*Work order*:
Please return all lines from the records below that include the string "thông".

*Provided entries*:
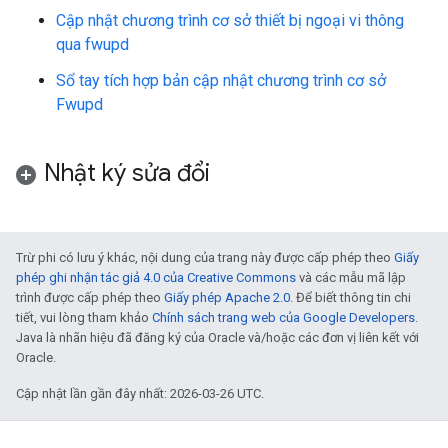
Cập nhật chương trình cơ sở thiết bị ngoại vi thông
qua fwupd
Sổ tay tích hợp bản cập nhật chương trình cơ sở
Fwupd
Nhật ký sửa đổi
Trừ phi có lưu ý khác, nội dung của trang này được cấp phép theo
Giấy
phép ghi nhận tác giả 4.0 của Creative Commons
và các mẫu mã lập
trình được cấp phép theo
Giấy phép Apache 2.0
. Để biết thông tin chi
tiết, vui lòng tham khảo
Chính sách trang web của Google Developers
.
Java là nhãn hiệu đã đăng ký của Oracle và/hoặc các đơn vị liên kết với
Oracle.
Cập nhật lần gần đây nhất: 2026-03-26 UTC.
---
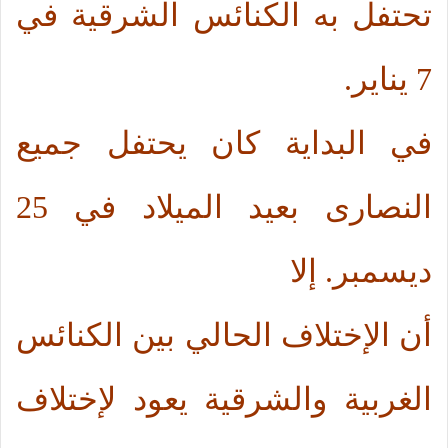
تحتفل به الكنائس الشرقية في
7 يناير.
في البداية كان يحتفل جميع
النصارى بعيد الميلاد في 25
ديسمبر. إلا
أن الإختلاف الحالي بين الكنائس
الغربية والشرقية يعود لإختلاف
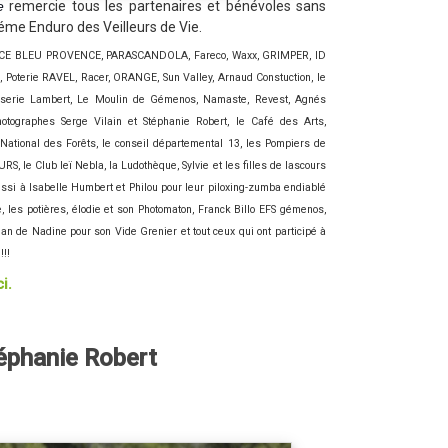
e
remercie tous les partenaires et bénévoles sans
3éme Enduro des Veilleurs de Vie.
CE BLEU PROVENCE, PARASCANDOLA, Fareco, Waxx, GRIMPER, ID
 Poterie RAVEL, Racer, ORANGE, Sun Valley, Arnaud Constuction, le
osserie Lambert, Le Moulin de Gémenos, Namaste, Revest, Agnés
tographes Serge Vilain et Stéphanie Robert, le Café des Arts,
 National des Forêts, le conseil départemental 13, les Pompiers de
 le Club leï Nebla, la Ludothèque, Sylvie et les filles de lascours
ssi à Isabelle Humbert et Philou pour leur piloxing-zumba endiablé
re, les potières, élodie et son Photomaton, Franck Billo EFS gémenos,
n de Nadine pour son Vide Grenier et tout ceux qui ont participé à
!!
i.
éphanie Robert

*Task response*:
Cập nhật chương trình cơ sở thiết bị ngoại vi thông
. Để biết thông tin chi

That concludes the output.